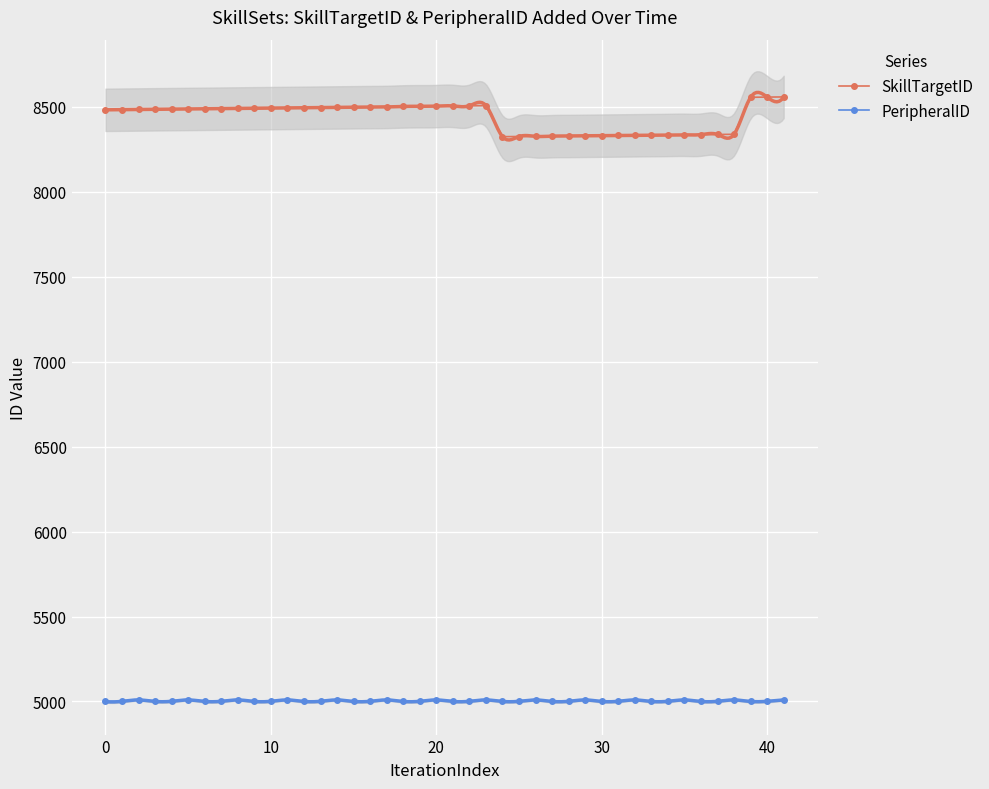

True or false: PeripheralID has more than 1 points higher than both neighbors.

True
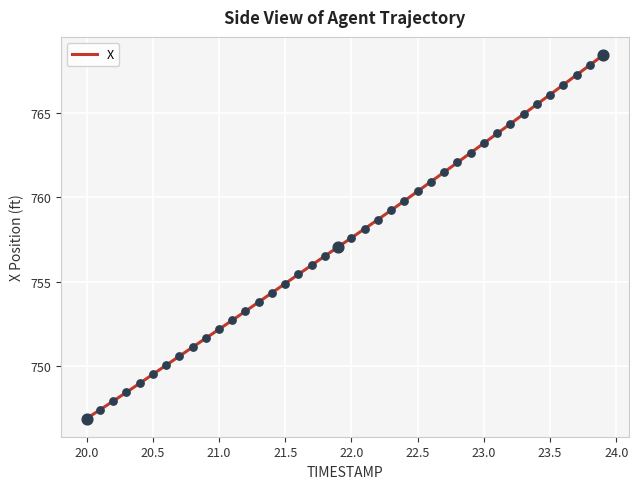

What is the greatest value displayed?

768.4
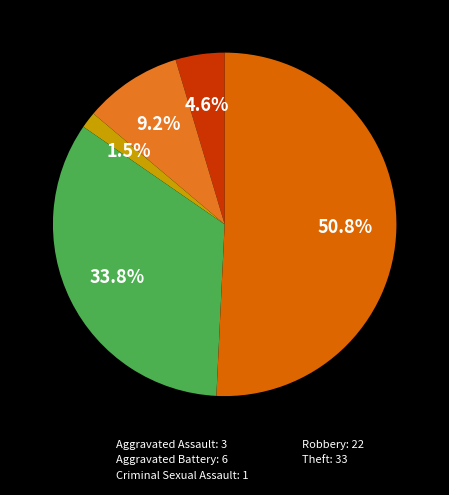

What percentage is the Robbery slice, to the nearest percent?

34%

-=-=-

Reproduce every line of the records above word for word, leaving out the pictures.

### RESULT OF THIS TASK
True or false: PeripheralID has more than 1 points higher than both neighbors.

True

What is the greatest value displayed?

768.4

What percentage is the Robbery slice, to the nearest percent?

34%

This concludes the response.